MunchMunch writes "Popular encoding/guide/news site doom9.org has just put up its codec shoot-out for 2004, comparing 3ivx 5.0, Divx Fusion 5.9 (prerelease 6.0), Nero Digital Main Profile and High Profile, RealVideo 10, On2 VP6, VideoSoft's VSS, Xvid 1.0, MS's WMV9 and, last, newcomer Jomingo's HDX4. The comparison covers the speed, accuracy, target-file-size-adherence and other aspects of the codecs -- but also lets you compare yourself via high- and low-bandwidth framegrabs of each codec with a nice zoomable image-swap script."

6 of 233 comments (clear)

  1. snow is better and mplayer supports it now! by Anonymous Coward · · Score: 4, Interesting

    from my experiences with what i've played with, snow far surpasses all these codecs. its the only currently realistic wavelet choice, and it hasnt even been optimized for speed. you need a good processor though. mplayer has support for snow now!

  2. Theora? by mano78 · · Score: 5, Interesting

    From a quite-newbie point of view: is there a reason why Ogg Theora isn't included? Given the quality and increasing popularity of Vorbis, I would have expected at least a mention. And it would have been interesting to know its state relative to the others.

  3. Theora works. by Anonymous Coward · · Score: 3, Interesting

    About five months ago I got the theora encoder compiling in OS X.. Encoded a test 5 minute short. It was TINY and playback (through VLC or MPlayer I think) was great. It should have been included in any comparison.

  4. Re:nobody seems to have heard of this codec by Elledan · · Score: 5, Interesting
    Valid link to the thread about the Snow wavelet-based codec: Snow

    For those too lazy to click the above link, here's the content of the first post:

    "I think a new thread is a more fitting place to discuss about the Snow codec. :) If someone wouldn't know what is it, it's an experimental wavelet codec made by the ffmpeg developers, which borrows a lot of tools from h.264, and while it's still early in the development, it's already giving very good results, far surpasses other wavelet codecs (rududu, dirac) and imho Xvid too, quality-wise. Unfortunately it's only usable with mplayer/mencoder right now, but i think the next ffdshow will include it, so the testing will be more easier. [Update: The latest ffdshow build provided by Celtic_druid have Snow support]

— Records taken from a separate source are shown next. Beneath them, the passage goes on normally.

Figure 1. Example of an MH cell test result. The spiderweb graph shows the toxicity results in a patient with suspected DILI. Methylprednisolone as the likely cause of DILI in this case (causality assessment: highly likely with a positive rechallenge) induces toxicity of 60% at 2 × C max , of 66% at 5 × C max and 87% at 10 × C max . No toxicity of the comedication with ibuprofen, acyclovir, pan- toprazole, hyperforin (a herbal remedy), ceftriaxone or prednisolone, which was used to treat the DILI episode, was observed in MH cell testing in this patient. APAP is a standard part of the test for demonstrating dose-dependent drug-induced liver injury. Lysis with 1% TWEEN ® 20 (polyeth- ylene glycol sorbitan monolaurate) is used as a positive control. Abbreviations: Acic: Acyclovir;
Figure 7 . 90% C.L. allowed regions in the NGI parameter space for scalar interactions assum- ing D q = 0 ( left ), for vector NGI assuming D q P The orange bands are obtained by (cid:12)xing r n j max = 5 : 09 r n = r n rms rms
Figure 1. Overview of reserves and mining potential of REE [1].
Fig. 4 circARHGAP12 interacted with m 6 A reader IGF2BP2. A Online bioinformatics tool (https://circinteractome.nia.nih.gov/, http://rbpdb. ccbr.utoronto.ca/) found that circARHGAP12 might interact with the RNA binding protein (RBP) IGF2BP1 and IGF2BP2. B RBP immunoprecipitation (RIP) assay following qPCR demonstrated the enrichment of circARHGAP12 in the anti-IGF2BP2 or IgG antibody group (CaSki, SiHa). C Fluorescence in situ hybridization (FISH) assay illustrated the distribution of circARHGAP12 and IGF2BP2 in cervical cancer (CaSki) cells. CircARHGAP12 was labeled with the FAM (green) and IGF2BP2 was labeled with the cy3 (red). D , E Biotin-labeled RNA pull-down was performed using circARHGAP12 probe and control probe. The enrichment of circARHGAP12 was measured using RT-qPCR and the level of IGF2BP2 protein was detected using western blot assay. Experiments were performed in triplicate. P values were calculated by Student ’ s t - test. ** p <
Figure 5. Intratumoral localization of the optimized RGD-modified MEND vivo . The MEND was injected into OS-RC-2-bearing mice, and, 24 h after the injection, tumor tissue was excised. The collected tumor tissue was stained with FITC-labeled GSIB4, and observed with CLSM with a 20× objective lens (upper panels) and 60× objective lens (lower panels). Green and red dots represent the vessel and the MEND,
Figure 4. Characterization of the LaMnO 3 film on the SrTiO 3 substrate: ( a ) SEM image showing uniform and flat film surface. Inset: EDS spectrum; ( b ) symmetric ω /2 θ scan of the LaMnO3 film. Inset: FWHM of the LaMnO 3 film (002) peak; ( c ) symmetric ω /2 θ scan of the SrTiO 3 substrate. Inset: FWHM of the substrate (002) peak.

    I've played with the settings, and so far this command-line gives the best result:

    code:mencoder in.avi -o out.avi -ovc lavc -lavcopts vcodec=snow:vstrict=-1:vqscale=3:qpel:v4mv:cmp=1:s ubcmp=1:mbcmp=1:pred=1

    This gives ~600-800 kbps, depending on the source, and the quality is excellent imo.

    vqscale is the quantizer, if it's not included it in the command line, Snow will compress losslessly.

    So far my opinion about the different settings: qpel always increases the quality - recommended v4mv - i would only recommended it at lower quantizers (max 4-5), above that the stronger artifacts it causes like ringing can hurt the quality xxxcmp=1 (using SSE comparison method instead of SAD) slows down the encoding, but prevents the color mismatches, which can occur otherwise (anyone who tried rududu codec can remember to that). using pred=1 or 2 (different wavelet functions instead of the default) can increase the quality, but these make the encoding (and pred=2 the decoding too) much slower."

    Wavelet-based encoding definitely sounds like a great idea. It's only too bad that it isn't universally usable (it can't compress certain images well, either), and requires a fast CPU. At least it gives that Athlon 64 3500+ you just got something to do :)

    --
    Site & blog: http://www.mayaposch.com
  5. Re:Winner by Hackeron · · Score: 3, Interesting

    What about libavcodec (mencoder's default)? I ran some xvid vs lavc myself and found lavc to be of better quality vs size. Isnt it ironic the best codec isnt even in the comparison?

    Reminds me of those sound codec tests where vorbis wasnt present :)

  6. Transcoding? by cooldev · · Score: 3, Interesting

    Can any video experts comment how transcoding from MPEG-2 affects video quality?

    This is a good test for comparing the quality of codecs for ripping DVDs, but do the results hold true when an uncompressed master is used as the source?